▸ **DOCUMENT SEGMENT**:
··········

In the piece published today, the challenge was this: How do small businesses maintain their company cultures while everyone is working from home? It was a question I kept hearing small business owners ask in forums, so I thought I should go find answers.
I first looked at data and found a research report that showed work from home is here to stay for many U.S. companies. So this is a challenge that firms will continue to face, not something that is temporary.
I also realized I wanted to focus on firms that were growing. It’s one thing to maintain culture with employees who were already part of the organization; it’s another thing to build company culture with people who have never even been into your office.
Then I started looking for companies to profile. And here’s where it is incredibly important to have diverse networks. That’s the only way I can ensure my coverage includes a diverse mix of firms, including race and ethnicity, gender expression, geography, size, industry, etc.
I talk to companies from all different experiences so that I get an idea of common themes and also what’s unique to certain groups. The challenges facing a business owner in Utah might be different than one in New York City. The challenges facing a Black business owner in Atlanta might be different than what an Asian owner in Denver experiences.
Too often BIPOC businesses are only featured in stories about being a BIPOC business. That means Black women business owners, for example, are only seen in that narrow context. They don't get asked to speak on the everyday small business struggles – growing, hiring, taxes, how to handle varying mask mandates, when to reopen, etc. -- that their peers (most often white men) are asked to comment on.

··········

▸ **PROVIDED DATA**:
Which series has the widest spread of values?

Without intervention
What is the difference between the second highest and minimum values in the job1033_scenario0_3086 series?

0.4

··········

▸ **TO DO**: In the piece on covering small-business culture during remote work, what did the research report the writer found show?

▸ **FINISHED TASK**: It showed that work from home is here to stay for many U.S. companies.